The present study revealed that ZnONPs curative and protective effects against DENA-induced hepatocellular carcinoma (HCC) by abrogation of oxidative stress, apoptosis and tumor markers in rats. These effects were represented by significant reduction in the elevated serum levels of AFP and AFU with concomitant significant decrease in the serum liver enzyme activities in comparison with DENA-treated group. Further, they decreased the content of caspase-3 and MDA and increased GSH, GR, GST, GPx content as well as SOD & CAT activities in liver tissue, in comparison with DENA-treated group. In addition, treatment of rats with ZnONPs obviously mitigated the histopathological changes induced by DENA.

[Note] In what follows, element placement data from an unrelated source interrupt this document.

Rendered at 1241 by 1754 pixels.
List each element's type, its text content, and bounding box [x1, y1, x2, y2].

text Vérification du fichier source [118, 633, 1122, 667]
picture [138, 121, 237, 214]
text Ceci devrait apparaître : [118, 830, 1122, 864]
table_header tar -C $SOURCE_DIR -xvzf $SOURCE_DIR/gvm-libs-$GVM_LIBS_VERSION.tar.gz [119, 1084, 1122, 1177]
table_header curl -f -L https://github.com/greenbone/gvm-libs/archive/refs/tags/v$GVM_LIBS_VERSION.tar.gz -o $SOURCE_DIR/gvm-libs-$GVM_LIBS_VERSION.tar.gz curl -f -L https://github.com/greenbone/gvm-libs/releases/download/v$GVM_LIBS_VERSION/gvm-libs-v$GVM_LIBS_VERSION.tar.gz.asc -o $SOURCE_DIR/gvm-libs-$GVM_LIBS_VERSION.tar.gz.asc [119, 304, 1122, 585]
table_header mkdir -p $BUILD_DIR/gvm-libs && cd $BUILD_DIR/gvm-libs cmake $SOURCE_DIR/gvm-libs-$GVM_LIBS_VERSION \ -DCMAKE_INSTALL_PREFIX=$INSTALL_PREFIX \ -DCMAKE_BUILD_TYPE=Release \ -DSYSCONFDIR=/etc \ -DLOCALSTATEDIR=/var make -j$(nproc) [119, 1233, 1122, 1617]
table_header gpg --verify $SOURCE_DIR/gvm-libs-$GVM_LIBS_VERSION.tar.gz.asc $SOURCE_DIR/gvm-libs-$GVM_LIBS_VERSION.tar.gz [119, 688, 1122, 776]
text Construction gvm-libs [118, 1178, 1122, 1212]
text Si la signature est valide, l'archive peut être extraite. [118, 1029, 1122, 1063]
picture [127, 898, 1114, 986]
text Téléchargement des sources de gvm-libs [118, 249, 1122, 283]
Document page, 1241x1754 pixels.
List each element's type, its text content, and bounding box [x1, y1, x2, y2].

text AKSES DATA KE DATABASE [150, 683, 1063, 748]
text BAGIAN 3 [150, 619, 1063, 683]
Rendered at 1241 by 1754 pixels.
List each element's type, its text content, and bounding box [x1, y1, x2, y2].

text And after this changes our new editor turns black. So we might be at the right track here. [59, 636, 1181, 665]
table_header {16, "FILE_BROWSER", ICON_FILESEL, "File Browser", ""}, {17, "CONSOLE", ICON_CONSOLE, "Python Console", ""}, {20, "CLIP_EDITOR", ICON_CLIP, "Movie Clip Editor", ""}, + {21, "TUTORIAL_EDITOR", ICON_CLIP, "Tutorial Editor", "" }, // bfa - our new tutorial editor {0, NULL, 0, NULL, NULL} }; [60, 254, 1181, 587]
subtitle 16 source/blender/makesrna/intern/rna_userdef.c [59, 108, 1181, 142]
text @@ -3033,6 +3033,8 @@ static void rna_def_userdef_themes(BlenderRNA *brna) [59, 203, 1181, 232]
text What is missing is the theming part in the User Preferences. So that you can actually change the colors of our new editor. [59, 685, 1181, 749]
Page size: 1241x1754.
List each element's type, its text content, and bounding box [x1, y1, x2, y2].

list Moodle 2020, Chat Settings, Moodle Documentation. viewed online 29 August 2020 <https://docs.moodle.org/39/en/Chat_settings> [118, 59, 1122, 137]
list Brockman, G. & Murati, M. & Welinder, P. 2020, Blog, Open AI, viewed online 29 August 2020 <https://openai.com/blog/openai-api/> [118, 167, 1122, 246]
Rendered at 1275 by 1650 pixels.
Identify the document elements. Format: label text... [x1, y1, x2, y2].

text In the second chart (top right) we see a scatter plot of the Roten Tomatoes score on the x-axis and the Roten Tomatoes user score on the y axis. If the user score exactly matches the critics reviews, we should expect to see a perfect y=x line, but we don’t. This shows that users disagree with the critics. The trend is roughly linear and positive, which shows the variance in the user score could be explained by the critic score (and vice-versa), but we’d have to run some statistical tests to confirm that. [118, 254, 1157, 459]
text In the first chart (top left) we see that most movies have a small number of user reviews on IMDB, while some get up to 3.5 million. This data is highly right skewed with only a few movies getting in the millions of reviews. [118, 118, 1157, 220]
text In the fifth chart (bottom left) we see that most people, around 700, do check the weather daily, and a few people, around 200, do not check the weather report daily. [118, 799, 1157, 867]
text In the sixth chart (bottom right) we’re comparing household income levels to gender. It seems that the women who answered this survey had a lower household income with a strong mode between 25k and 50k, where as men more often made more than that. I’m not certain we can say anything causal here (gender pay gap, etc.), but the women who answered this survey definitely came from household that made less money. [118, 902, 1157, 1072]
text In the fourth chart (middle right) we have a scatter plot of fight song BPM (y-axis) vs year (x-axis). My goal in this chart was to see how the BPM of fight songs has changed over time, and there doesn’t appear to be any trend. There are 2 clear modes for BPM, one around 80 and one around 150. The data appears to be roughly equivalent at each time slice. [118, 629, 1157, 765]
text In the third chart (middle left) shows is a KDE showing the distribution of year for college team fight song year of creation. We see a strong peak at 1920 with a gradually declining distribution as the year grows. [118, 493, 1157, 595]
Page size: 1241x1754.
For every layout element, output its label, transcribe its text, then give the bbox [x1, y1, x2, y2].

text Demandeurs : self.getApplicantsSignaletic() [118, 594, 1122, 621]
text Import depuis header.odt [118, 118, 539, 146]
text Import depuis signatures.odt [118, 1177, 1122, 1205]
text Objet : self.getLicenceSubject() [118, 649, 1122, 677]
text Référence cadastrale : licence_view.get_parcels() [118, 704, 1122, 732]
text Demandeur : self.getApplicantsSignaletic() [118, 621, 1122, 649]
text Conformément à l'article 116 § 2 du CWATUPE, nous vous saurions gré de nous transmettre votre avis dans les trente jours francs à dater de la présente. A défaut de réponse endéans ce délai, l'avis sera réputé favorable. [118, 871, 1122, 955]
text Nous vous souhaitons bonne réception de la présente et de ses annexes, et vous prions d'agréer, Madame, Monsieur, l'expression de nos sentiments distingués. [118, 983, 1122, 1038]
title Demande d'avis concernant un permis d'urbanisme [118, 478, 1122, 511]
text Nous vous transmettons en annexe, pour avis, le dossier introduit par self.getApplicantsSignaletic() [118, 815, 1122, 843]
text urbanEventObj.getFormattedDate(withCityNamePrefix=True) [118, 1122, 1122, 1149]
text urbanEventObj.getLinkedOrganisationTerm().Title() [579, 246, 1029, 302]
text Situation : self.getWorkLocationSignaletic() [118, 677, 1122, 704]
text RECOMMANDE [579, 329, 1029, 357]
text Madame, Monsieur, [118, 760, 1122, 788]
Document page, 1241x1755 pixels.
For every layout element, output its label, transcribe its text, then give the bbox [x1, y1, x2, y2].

Based on the obtained results, the following conclusions could be drawn:
1) The results highlighted that DENA administration induced HCC. The toxicity was assessed by both biochemical and histological procedures.
2) ZnONPs could be ameliorated DENA-induced cellular apoptosis and oxidant / antioxidant in balance by decreasing liver cellular contents of caspase-3 and MDA and increasing their contents of GSH as well as activities of SOD & CAT enzymes with reduction in the elevated serum level of tumor markers (AFP and AFU) and extents of liver function parameters.
3) The obtained results may stimulate a future research work towards the possibility of using ZnONPs as an approach (as, a curative therapy and /or as, adjunctive therapy) for the abatement of experimental HCC.
4) The use of ZnONPs as alternative drug for treatment HCC should be considered. However, identification of more mechanistic pathways is needed for further exploring.